IX - Adopté par l'Auvergne  > Séjour à Thiézac

Aux Pays-Bas, plusieurs œuvres de lui, réunies à l’initiative d’on ne sait qui, furent exposées en même temps que celles de six peintres peu connus, à La Haye, Haagsche Kunstzaal Plaats. Le journal HBL (probablement le Handelsblad) du 15 juillet en fit la critique sous la plume de J. Nieuwenhuis. Le début de son article donne le ton : "Conrad Kickert est un compatriote qui, depuis de longues années, a cherché son salut à l’étranger. Il n’a pourtant pas appris, comme tant de Hollandais, à peindre en France d’une manière plus légère et plus claire. Au contraire. La petite collection de la Galerie Plaats le montre comme un peintre au travail sombre dans des couleurs de terre lourdes, parfois d’une facture semble-t-il difficile, la pâte épaisse travaillée au couteau". La suite n’est guère plus aimable. Non seulement la désertion ne lui a pas été profitable, mais il a bien mal récompensé sa terre d’asile : "Sur ses tableaux, la "douce France" a peu de gentillesse, c’est un vieux pays, négligé et un peu abandonné. L’impression mélancolique est renforcée par les maisons qui sont vues de côté avec presque pas de fenêtres, ce qui leur donne une expression de renfermement nordique". Puis le critique d’art s’efforce de montrer sa magnanimité et son objectivité : il trouve dans ces œuvres "du caractère" et même "au plus haut degré", il concède "un laisser-aller mâle" et voit Kickert "dans son élément dans les grandes formes vues de près, comme la Ferme près du Moulin". Pour terminer, il signale aussi "des aquarelles et des dessins réussis". Les autres exposants n’ont droit chacun qu’à quelques lignes précédées d’un chapeau qualifiant leur prestation "d’ensemble bigarré".

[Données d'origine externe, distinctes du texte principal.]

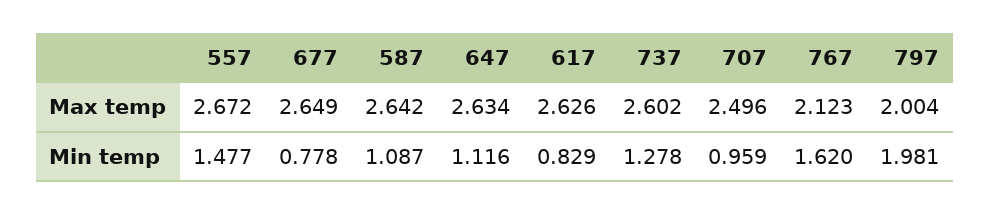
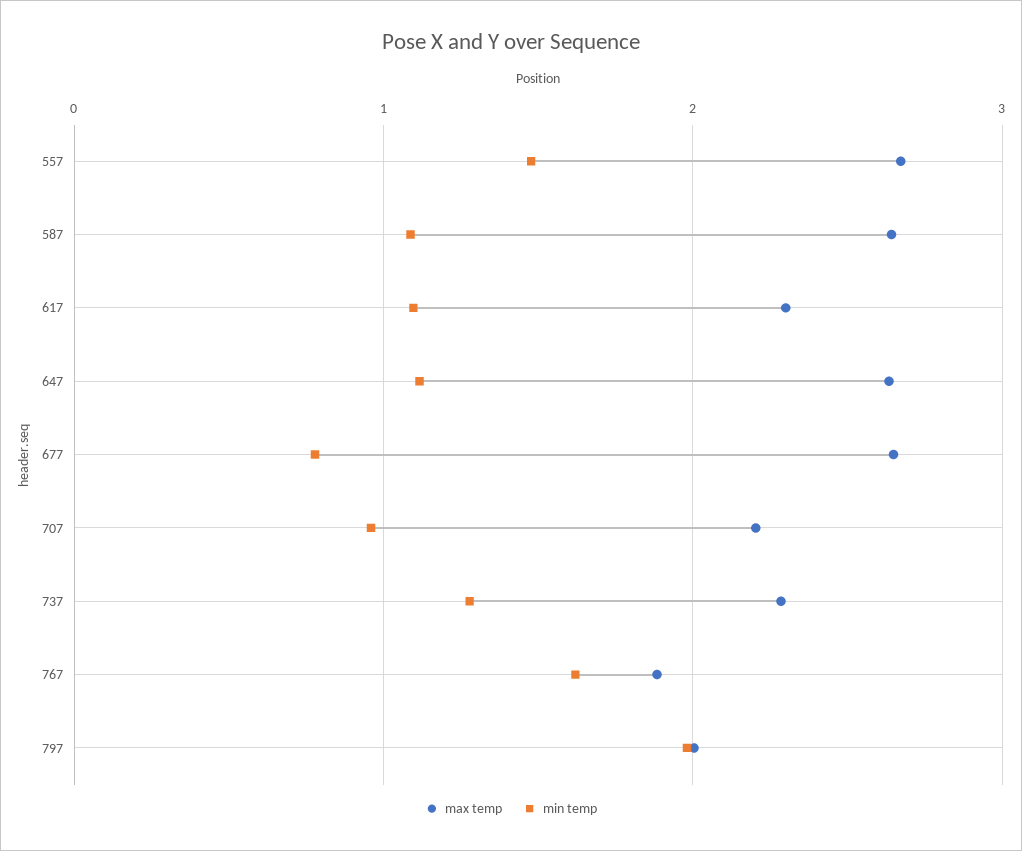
  {
    "Max temp": {
      "557": 2.672,
      "677": 2.649,
      "587": 2.642,
      "647": 2.634,
-     "617": 2.626,
+     "617": 2.3,
-     "737": 2.602,
+     "737": 2.3,
-     "707": 2.496,
+     "707": 2.2,
-     "767": 2.123,
+     "767": 1.9,
      "797": 2.004
    },
    "Min temp": {
      "557": 1.477,
      "677": 0.778,
      "587": 1.087,
      "647": 1.116,
-     "617": 0.829,
+     "617": 1.1,
      "737": 1.278,
      "707": 0.959,
      "767": 1.62,
      "797": 1.981
    }
  }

Kickert était resté à Aurillac durant son exposition auvergnate et jusqu’au retour de ses œuvres à son atelier. Ce n’est donc qu’à la fin d’août qu’il retrouva Thiézac. Il logea à l’hôtel Debladis, établissement rustique et assez inconfortable qui rachetait ces insuffisances par le dévouement des propriétaires et du personnel à son endroit. Son acharnement à la tâche servi par une puissance de travail exceptionnelle, suscitait leur admiration. Rien n’empêchait Conrad de peindre, concentré, au point d’oublier l’heure. Il lui arrivait ainsi d’être victime d’hypoglycémie. Prévoyant, il se munissait de morceaux de sucre qu’il avalait si une crise se déclenchait. Puis, le malaise s’atténuant, il reprenait son travail et le menait jusqu’au point où il pouvait être laissé et repris plus tard. Car un paysagiste est esclave de son sujet. Il n’en dispose pas, il le sert. L’artiste doit saisir tout ce qui rend unique l’aspect que la nature lui présente, fait de plus de variables que de constantes (et pas seulement dans les ciels), et doit traiter ces données avec sa sensibilité, son humeur, mais aussi, dépassant le sentiment, avec sa conception de ce qu’elles enseignent et signifient.

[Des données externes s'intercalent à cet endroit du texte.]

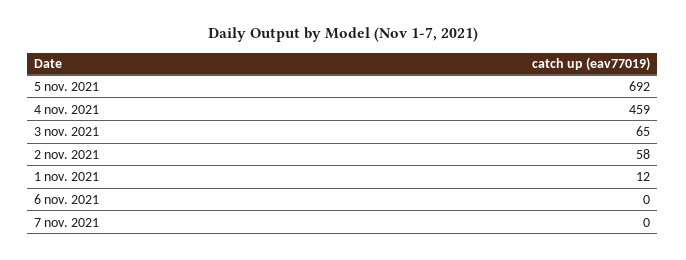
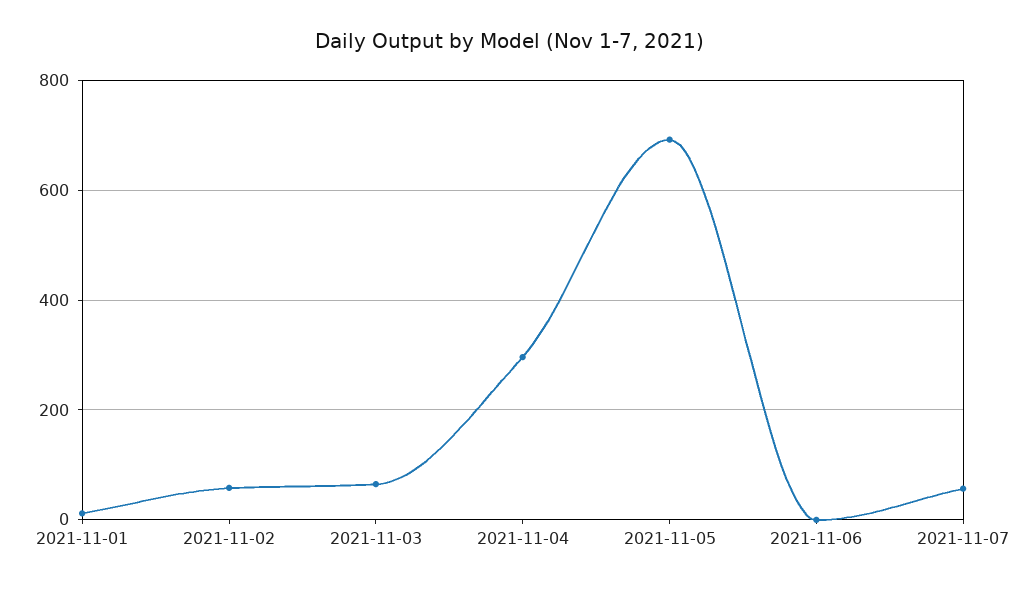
  {
    "5 nov. 2021": 692,
-   "4 nov. 2021": 459,
+   "4 nov. 2021": 300,
    "3 nov. 2021": 65,
    "2 nov. 2021": 58,
    "1 nov. 2021": 12,
    "6 nov. 2021": 0,
-   "7 nov. 2021": 0
+   "7 nov. 2021": 60
  }

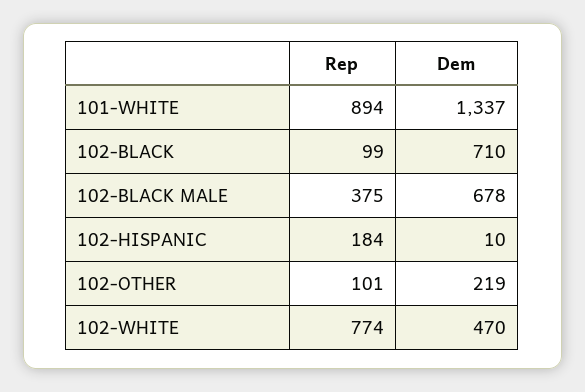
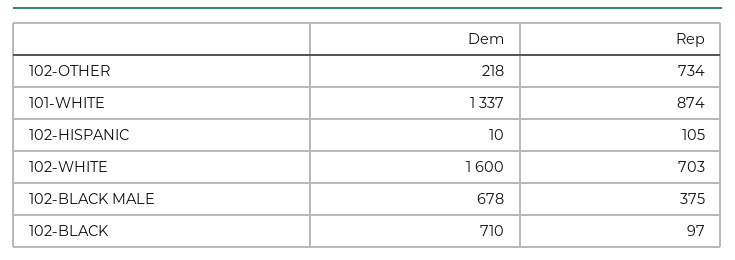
  {
    "Rep": {
-     "101-WHITE": 894,
+     "101-WHITE": 874,
-     "102-BLACK": 99,
+     "102-BLACK": 97,
      "102-BLACK MALE": 375,
-     "102-HISPANIC": 184,
+     "102-HISPANIC": 105,
-     "102-OTHER": 101,
+     "102-OTHER": 734,
-     "102-WHITE": 774
+     "102-WHITE": 703
    },
    "Dem": {
      "101-WHITE": 1337,
      "102-BLACK": 710,
      "102-BLACK MALE": 678,
      "102-HISPANIC": 10,
-     "102-OTHER": 219,
+     "102-OTHER": 218,
-     "102-WHITE": 470
+     "102-WHITE": 1600
    }
  }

Arrivé tard à Thiézac, Kickert y trouva tant de choses à faire qu’il y consacra aussi l’automne et le début de l’hiver. Il transporta son chevalet aussi bien au fond des gorges de la Cère qu’aux chemins menant aux Monts du Cantal. D’où il résulte que les quelque vingt-cinq paysages peints à Thiézac et aux alentours cette année-là, vous y promènent en tous coins et en toutes saisons, en montrent les constructions typiques, les rivières à l’étiage et en crue, les prairies et leurs murets, les pentes couvertes d’arbres verts ou dorés, les rochers dressés ou éboulés , les chemins tournants, la route nationale, ses ponts, sa chaussée recouverte de neige ou de son noir bitume, les sommets qui surplombent le pays huit cents mètres plus haut, sous tous les ciels, lumineux, orageux ou embrumés.

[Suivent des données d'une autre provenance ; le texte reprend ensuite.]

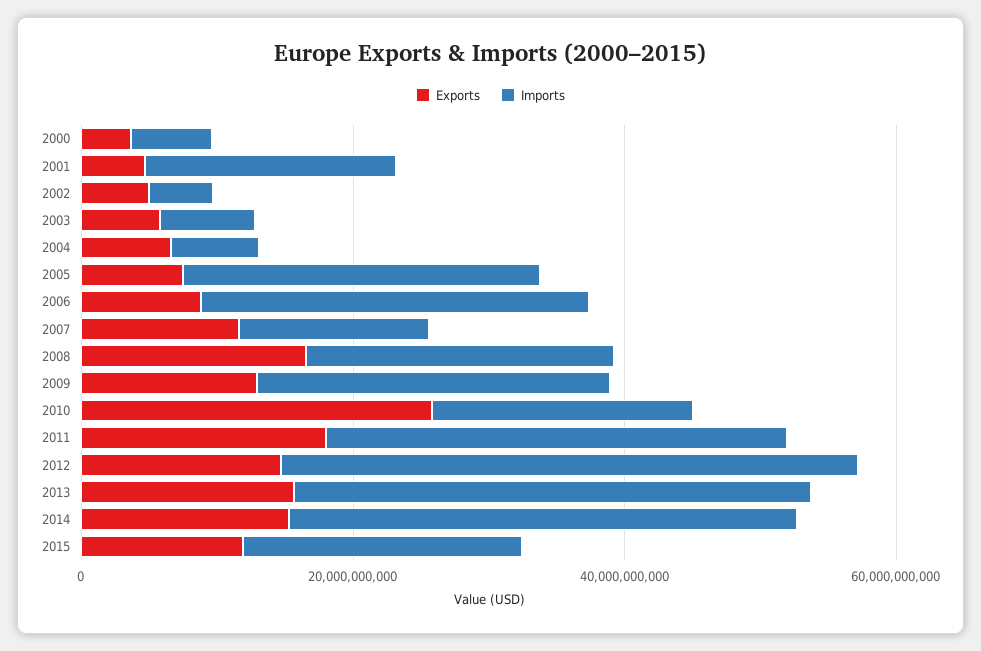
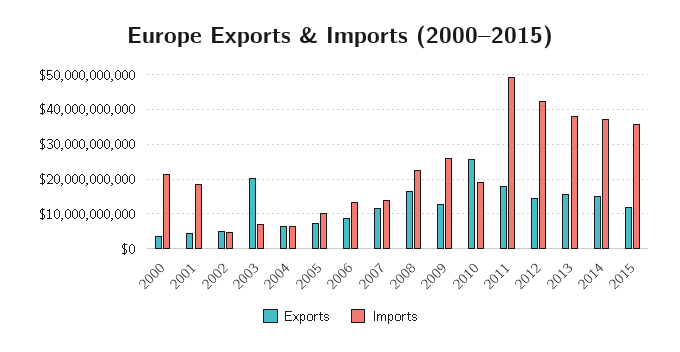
  {
    "Exports": {
      "2000": 4000000000,
      "2001": 4000000000,
      "2002": 4000000000,
-     "2003": 5000000000,
+     "2003": 20000000000,
      "2004": 6000000000,
      "2005": 8000000000,
      "2006": 8000000000,
      "2007": 12000000000,
      "2008": 16000000000,
      "2009": 12000000000,
      "2010": 26000000000,
      "2011": 18000000000,
      "2012": 14000000000,
      "2013": 16000000000,
      "2014": 16000000000,
      "2015": 12000000000
    },
    "Imports": {
-     "2000": 5000000000,
+     "2000": 22000000000,
      "2001": 18000000000,
      "2002": 4000000000,
      "2003": 6000000000,
      "2004": 6000000000,
-     "2005": 25000000000,
+     "2005": 10000000000,
-     "2006": 30000000000,
+     "2006": 14000000000,
      "2007": 14000000000,
      "2008": 22000000000,
      "2009": 26000000000,
      "2010": 20000000000,
-     "2011": 35000000000,
+     "2011": 50000000000,
      "2012": 42000000000,
      "2013": 38000000000,
      "2014": 38000000000,
-     "2015": 20000000000
+     "2015": 36000000000
    }
  }

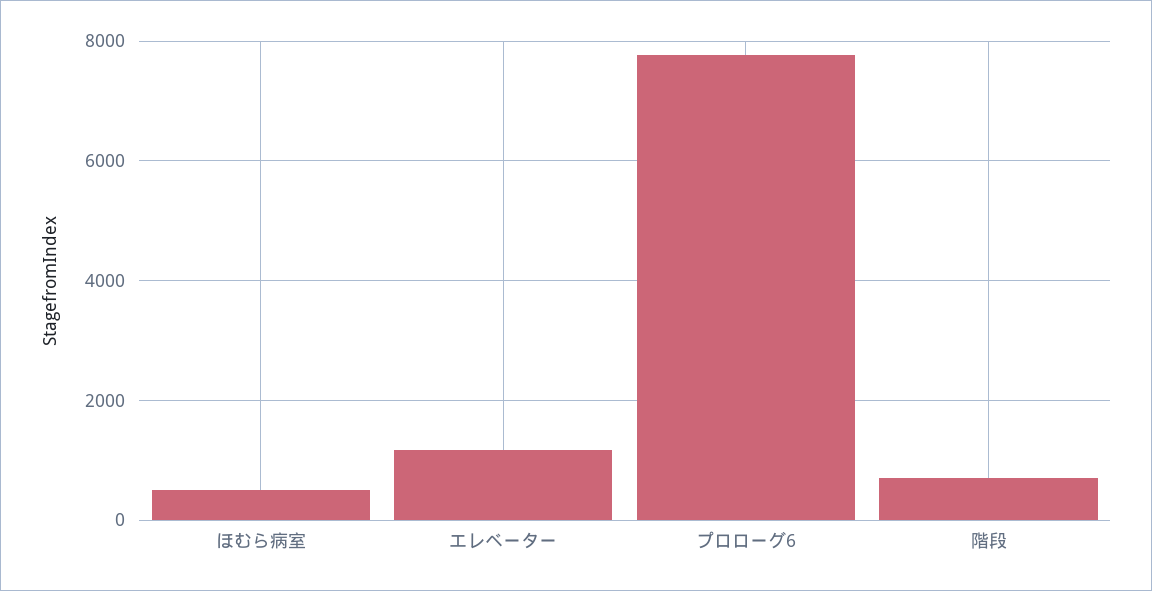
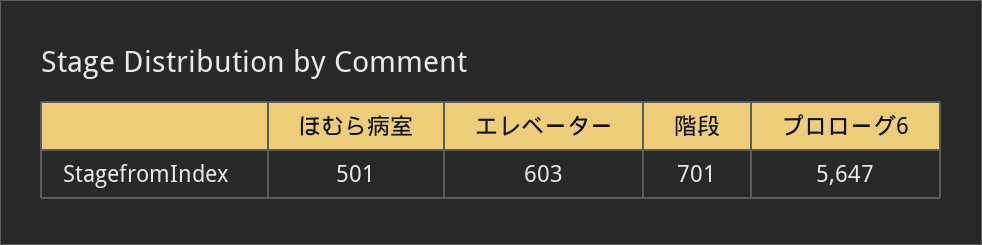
  {
    "ほむら病室": 501,
-   "エレベーター": 1200,
+   "エレベーター": 603,
-   "プロローグ6": 7800,
+   "プロローグ6": 5647,
    "階段": 701
  }

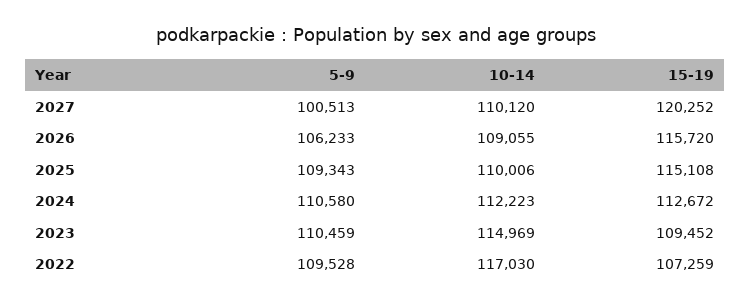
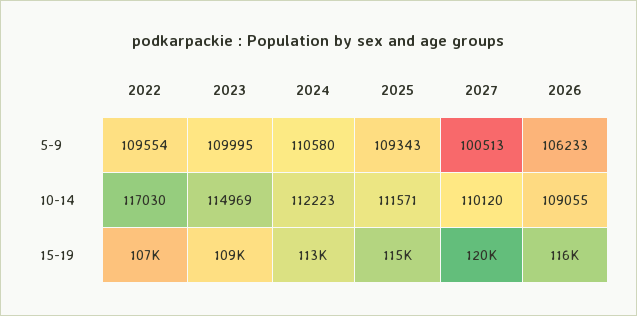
  {
    "5-9": {
      "2027": 100513,
      "2026": 106233,
      "2025": 109343,
      "2024": 110580,
-     "2023": 110459,
+     "2023": 109995,
-     "2022": 109528
+     "2022": 109554
    },
    "10-14": {
      "2027": 110120,
      "2026": 109055,
-     "2025": 110006,
+     "2025": 111571,
      "2024": 112223,
      "2023": 114969,
      "2022": 117030
    },
    "15-19": {
      "2027": 120252,
      "2026": 115720,
      "2025": 115108,
      "2024": 112672,
      "2023": 109452,
      "2022": 107259
    }
  }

Les Osterlind le rejoignirent pour une petite quinzaine en septembre et de nouveau plus longuement en décembre. Serge de Belabre y passa aussi et se refit une santé (1) au point de multiplier les excursions et les paysages, en compagnie de Conrad.

(1) : Après avoir été atteint, à Saint-Cloud, d’une broncho-pneumonie et d’une paratyphoïde, puis d’une douloureuse sciatique en Charente (lettre de Serge de Belabre des 12 mars et 3 juin à CK, archives Gard-Kickert).